◆ THE REQUEST
Answer these about the thread on almond ungrounded outlets:
(a) What amp rating do the outlets the first poster wants carry?
(b) Which three colors does MDShunk say Leviton offers?
(c) What color does erics37 say the Ace Hardware link shows?

◆ EXCERPT
# In Search Of......Almond ungrounded outlets



## Mrmanly (May 23, 2010)

Hi,

I was wondering if anyone would know where I can get my hands on a few dozen of ungrounded 15 amp duplex outlets almond or light almond.

Do they even make such a beast? I have checked at several wholesale houses and no luck. They can't even order them.

Customer has their heart set on almond.


Thanks in advance for any thoughts!


----------



## user4818 (Jan 15, 2009)

Looks like you're gonna have to go the GFCI route or use 3 prong receptacles protected by a GFCI.


----------



## Cletis (Aug 20, 2010)

*here*

http://www.acehardwareoutlet.com/ProductDetails.aspx?SKU=3201571


----------



## erics37 (May 7, 2009)

I'll never understand people that absolutely insist on some certain color device.... when their electrical system is so old there's not even an EGC in it. Talk about turd polishing.

I think Peter D is right, get an almond GFCI and throw regular grounding-type almond receptacles in all the downstream outlets.



Cletis said:


> http://www.acehardwareoutlet.com/ProductDetails.aspx?SKU=3201571


That's ivory.


----------



## MDShunk (Jan 7, 2007)

Now that most of the small brands that used to make 2-prong duplex receptacles have been bought up and squashed, it really looks like Leviton is the only game in town for NEMA 1-15 duplex receptacles. They only offer Brown, Ivory, and White. Looks like you're out of luck, and you'll have to take PeterD's suggestion.


----------



## HARRY304E (Sep 15, 2010)

Mrmanly said:


> Hi,
> 
> I was wondering if anyone would know where I can get my hands on a few dozen of ungrounded 15 amp duplex outlets almond or light almond.
> 
> ...





*Article 406.4(D)
(D) Replacements.​*​​​​Replacement of receptacles shall comply
with 406.4(D)(1) through (D)(6), as applicable.​
*(1) Grounding-Type Receptacles.​*​​​​Where a grounding
means exists in the receptacle enclosure or an equipment
grounding conductor is installed in accordance with
250.130(C), grounding-type receptacles shall be used
and shall be connected to the equipment grounding conductor
in accordance with 406.4(C) or 250.130(C).​
*(2) Non–Grounding-Type Receptacles.​*​​​​Where attachment
to an equipment grounding conductor does not exist in the
receptacle enclosure, the installation shall comply with
(D)(2)(a), (D)(2)(b), or (D)(2)(c).
(a) A non–grounding-type receptacle(s) shall be permitted
to be replaced with another non–grounding-type receptacle(
s).

Items listed in a dataset:
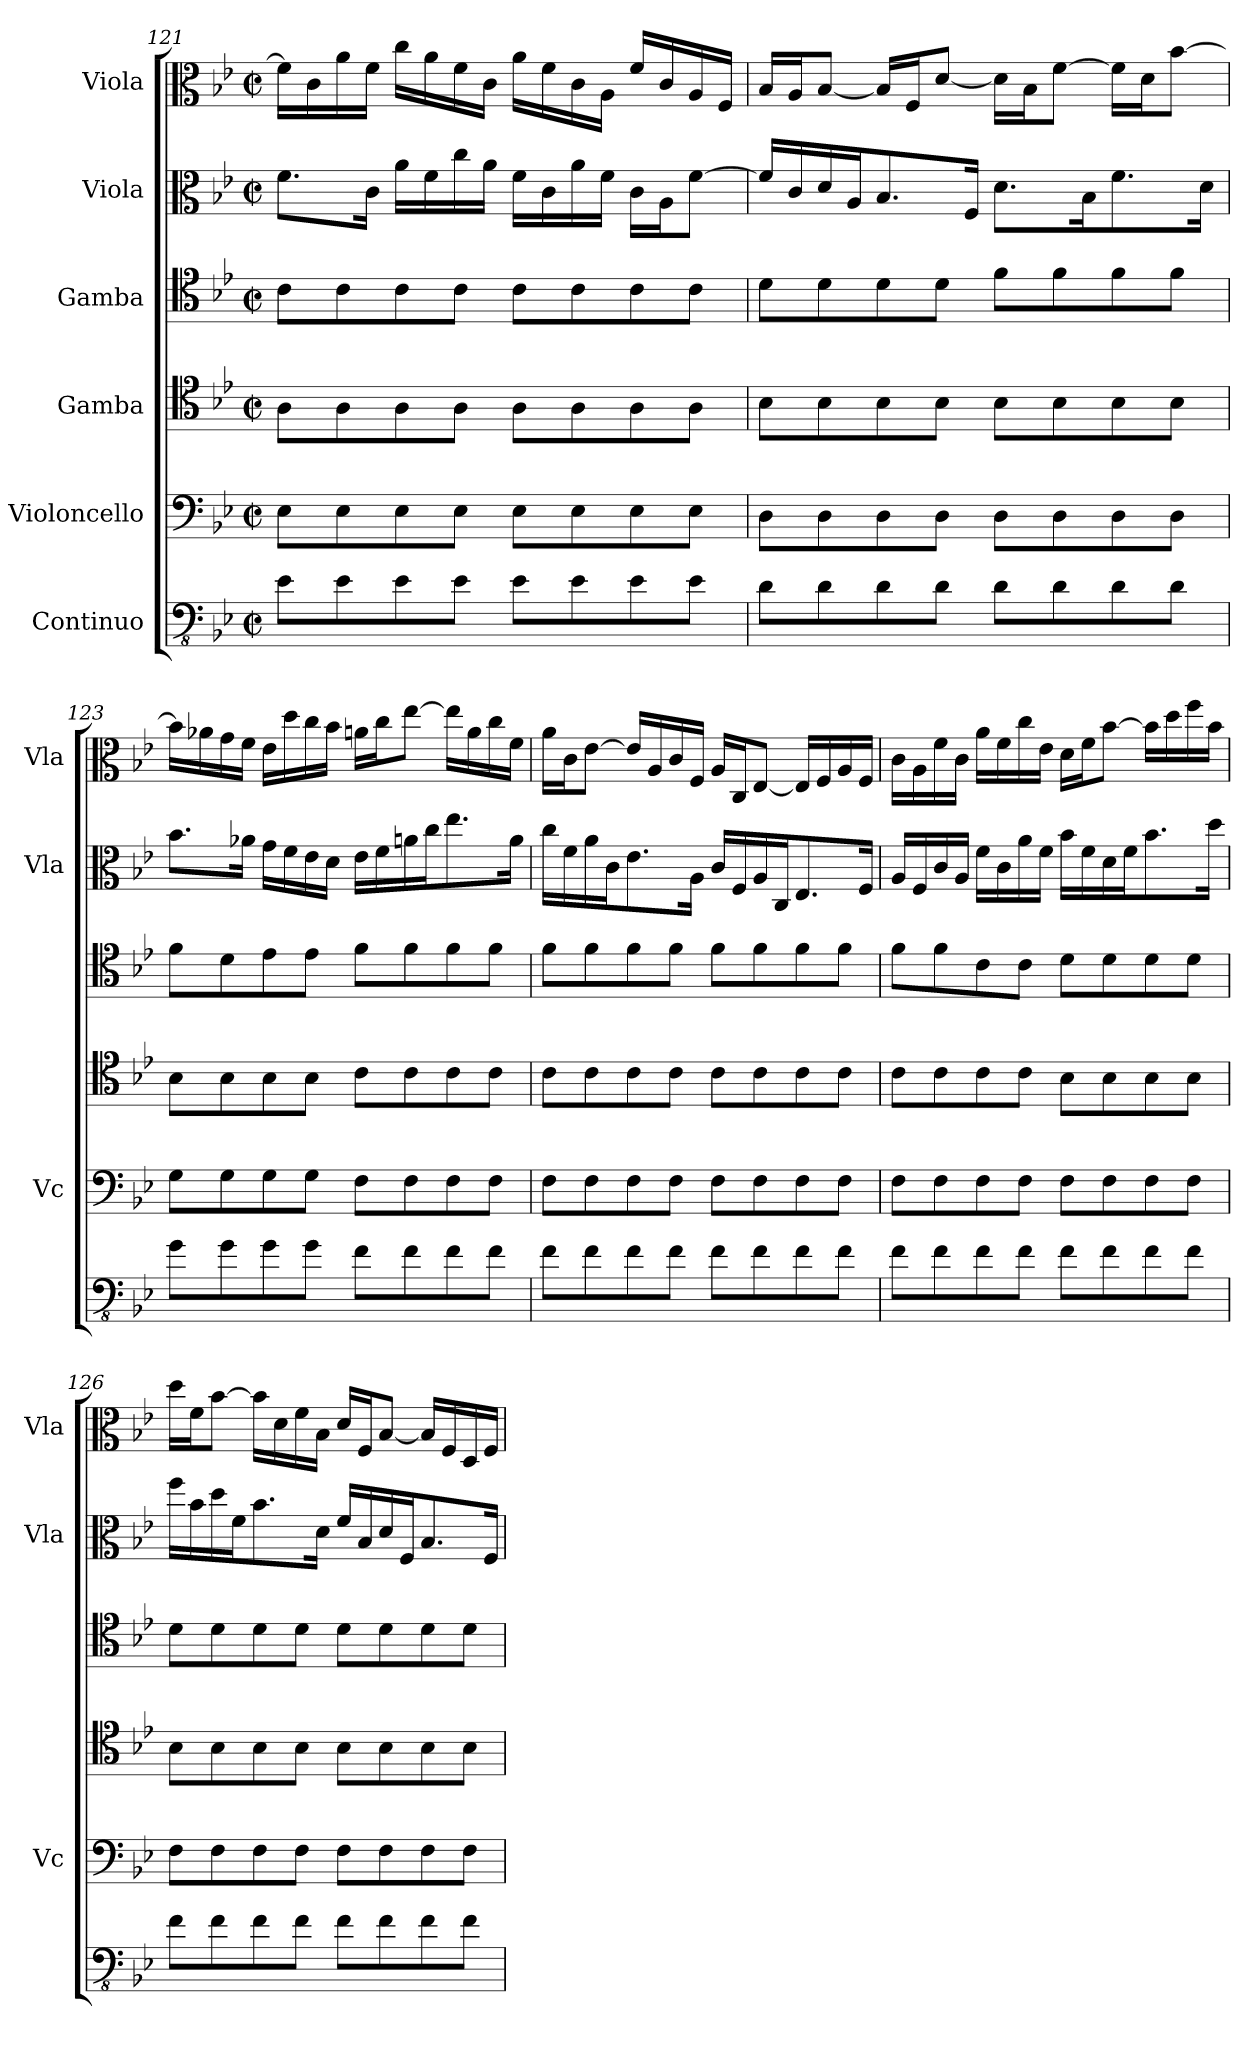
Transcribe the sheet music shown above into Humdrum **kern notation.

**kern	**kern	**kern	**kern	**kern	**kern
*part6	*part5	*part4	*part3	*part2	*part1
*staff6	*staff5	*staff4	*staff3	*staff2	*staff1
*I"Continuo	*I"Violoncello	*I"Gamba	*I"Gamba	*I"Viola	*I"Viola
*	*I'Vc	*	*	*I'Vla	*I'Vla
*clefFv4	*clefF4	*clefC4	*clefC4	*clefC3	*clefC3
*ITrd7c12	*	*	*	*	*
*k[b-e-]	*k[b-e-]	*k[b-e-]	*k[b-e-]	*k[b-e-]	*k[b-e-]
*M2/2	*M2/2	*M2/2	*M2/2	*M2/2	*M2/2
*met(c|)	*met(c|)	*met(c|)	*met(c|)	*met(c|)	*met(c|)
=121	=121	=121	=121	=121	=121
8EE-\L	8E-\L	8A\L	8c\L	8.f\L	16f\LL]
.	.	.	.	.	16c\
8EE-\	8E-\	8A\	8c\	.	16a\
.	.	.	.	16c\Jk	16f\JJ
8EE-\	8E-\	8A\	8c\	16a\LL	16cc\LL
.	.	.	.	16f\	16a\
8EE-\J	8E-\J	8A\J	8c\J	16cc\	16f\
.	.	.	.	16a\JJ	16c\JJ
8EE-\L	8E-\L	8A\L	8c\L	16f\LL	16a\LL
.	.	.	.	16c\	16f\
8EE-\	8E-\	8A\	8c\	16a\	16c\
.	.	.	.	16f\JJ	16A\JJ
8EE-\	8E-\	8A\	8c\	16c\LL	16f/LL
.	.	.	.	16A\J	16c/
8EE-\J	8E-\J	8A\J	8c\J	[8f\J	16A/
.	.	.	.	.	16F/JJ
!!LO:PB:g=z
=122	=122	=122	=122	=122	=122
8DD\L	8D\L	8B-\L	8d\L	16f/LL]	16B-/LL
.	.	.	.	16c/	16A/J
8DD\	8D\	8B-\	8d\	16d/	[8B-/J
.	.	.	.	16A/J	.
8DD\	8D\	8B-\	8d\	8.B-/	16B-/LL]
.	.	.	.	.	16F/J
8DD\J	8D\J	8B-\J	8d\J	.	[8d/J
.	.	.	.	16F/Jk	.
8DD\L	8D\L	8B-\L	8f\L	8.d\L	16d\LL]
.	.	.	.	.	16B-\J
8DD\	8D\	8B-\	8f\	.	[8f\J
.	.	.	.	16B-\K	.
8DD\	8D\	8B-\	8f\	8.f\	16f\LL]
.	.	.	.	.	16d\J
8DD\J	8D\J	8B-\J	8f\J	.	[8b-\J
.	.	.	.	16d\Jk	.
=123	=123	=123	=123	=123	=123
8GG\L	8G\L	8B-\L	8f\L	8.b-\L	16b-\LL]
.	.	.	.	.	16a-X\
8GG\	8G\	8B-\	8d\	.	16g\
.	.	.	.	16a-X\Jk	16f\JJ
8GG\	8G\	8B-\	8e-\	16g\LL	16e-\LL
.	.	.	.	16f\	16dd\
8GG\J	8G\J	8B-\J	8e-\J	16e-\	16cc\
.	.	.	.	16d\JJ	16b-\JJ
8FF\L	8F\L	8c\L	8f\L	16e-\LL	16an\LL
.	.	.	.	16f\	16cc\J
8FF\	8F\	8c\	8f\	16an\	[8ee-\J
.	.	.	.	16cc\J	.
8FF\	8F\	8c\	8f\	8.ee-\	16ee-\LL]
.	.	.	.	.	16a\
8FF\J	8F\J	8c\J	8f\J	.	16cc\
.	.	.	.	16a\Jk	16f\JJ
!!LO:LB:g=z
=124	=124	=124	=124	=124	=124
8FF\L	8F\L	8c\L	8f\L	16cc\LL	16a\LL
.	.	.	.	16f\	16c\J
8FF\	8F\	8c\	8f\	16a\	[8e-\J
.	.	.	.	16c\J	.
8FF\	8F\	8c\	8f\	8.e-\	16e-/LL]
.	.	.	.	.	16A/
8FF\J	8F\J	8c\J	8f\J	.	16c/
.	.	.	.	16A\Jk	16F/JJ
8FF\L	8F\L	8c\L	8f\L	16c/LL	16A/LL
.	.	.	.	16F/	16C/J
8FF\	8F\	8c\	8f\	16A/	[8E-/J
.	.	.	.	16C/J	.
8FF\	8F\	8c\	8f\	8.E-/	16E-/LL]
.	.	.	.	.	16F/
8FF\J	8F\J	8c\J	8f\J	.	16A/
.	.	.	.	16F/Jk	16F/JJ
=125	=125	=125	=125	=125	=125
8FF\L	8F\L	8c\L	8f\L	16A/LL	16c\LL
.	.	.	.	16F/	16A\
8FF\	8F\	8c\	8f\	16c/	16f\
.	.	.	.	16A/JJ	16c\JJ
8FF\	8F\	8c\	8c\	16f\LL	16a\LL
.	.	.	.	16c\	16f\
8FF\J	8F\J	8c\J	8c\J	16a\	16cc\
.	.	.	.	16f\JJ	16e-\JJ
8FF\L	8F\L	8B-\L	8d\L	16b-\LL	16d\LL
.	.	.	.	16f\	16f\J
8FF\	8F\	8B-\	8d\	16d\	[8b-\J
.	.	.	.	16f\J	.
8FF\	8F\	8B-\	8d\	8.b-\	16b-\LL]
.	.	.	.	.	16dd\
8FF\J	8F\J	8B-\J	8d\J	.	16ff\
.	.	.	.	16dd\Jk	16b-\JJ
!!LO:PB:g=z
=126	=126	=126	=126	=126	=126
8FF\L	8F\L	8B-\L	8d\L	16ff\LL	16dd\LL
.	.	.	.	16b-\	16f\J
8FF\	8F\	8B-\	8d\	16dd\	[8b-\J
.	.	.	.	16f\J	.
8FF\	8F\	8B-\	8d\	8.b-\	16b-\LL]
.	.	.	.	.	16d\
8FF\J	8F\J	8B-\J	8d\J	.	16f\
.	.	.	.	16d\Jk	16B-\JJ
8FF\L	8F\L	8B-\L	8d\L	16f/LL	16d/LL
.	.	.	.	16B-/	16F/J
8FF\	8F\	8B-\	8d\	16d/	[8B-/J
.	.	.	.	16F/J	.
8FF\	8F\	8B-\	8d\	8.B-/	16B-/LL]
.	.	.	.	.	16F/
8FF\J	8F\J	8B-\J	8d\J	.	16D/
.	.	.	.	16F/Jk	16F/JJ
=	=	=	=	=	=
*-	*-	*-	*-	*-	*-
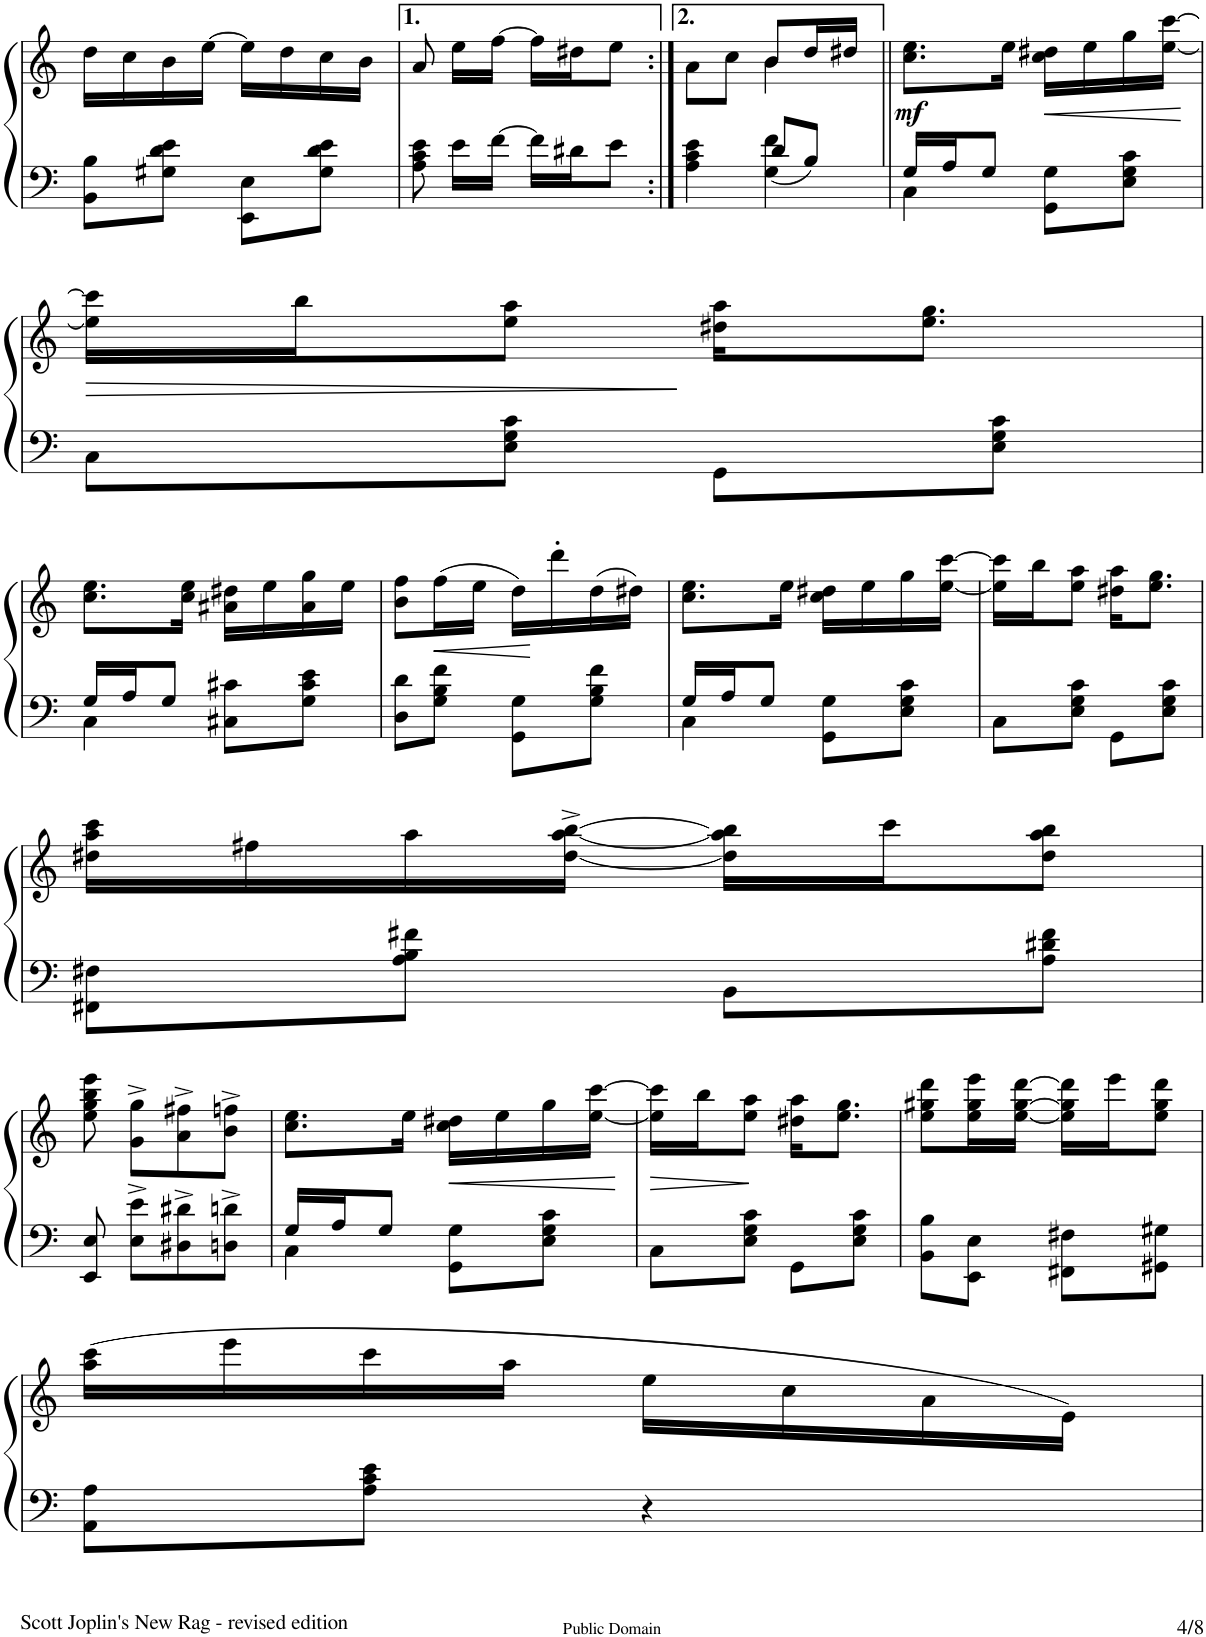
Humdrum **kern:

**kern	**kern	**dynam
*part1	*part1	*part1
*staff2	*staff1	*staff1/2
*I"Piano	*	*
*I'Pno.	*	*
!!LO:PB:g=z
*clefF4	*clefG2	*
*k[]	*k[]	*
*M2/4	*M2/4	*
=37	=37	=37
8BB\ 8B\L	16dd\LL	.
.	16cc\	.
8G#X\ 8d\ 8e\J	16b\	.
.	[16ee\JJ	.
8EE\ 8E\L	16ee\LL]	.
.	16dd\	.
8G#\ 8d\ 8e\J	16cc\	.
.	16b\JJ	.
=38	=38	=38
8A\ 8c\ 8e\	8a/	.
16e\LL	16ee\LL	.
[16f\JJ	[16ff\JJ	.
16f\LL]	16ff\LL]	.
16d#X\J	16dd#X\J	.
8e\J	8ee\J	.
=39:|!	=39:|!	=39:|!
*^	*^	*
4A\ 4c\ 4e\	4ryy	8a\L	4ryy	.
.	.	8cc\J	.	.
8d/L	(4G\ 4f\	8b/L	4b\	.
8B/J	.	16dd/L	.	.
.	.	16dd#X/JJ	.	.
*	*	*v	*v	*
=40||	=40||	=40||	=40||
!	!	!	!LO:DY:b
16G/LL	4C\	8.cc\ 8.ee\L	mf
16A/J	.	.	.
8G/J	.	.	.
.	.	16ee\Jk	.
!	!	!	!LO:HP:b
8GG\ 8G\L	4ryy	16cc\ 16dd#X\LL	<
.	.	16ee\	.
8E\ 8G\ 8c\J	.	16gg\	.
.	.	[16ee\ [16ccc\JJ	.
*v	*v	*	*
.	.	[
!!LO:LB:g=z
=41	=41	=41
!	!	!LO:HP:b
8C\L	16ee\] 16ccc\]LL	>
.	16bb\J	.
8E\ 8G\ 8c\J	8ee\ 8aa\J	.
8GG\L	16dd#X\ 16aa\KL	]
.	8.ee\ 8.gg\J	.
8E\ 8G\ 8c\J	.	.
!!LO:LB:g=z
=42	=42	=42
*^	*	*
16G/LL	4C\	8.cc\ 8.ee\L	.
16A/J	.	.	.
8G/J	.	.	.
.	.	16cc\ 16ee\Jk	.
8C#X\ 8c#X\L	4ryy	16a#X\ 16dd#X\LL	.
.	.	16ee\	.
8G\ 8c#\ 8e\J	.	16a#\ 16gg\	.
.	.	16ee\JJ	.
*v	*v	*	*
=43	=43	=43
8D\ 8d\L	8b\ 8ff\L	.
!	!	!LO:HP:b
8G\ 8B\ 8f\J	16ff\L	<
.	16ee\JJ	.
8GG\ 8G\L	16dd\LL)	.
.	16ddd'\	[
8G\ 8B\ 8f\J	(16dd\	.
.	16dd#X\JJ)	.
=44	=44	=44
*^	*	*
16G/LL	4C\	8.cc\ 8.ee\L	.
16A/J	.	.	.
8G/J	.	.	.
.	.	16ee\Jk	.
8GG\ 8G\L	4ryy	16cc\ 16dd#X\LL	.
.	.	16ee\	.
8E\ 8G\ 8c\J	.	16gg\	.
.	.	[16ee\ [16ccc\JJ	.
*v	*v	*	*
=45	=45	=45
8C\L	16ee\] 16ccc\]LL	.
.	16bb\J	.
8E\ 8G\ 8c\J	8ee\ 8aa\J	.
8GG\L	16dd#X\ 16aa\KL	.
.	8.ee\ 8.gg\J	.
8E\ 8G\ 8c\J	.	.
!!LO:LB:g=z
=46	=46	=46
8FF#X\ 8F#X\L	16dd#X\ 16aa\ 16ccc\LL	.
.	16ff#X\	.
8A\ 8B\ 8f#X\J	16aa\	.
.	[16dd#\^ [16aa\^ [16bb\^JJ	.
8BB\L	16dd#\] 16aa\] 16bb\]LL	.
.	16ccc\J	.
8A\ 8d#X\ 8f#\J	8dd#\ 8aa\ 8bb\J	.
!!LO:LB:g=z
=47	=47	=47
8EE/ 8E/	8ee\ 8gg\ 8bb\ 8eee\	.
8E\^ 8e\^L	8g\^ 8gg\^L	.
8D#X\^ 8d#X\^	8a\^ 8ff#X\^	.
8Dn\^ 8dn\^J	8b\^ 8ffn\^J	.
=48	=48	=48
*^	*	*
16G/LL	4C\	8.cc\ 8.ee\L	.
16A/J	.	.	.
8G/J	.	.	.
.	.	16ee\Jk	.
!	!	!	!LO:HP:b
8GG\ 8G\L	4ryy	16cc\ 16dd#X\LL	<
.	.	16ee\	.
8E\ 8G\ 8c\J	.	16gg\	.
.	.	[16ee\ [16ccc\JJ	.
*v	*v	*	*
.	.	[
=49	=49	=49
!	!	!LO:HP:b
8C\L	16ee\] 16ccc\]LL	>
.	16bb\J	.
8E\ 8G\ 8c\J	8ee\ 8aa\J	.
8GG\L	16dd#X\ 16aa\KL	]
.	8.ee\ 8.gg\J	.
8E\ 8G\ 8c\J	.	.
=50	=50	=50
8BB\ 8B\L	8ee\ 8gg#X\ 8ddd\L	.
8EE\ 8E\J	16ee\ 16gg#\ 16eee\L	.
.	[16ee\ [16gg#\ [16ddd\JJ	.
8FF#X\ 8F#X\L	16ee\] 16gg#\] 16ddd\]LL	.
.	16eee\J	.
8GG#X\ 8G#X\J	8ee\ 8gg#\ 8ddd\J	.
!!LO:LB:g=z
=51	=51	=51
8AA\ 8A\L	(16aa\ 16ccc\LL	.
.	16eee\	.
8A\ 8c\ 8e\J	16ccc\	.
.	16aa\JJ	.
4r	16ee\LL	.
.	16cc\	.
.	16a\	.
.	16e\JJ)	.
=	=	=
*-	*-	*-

◆ EXERCISE ANSWER
(a) 15 amp
(b) Brown, Ivory, and White
(c) Ivory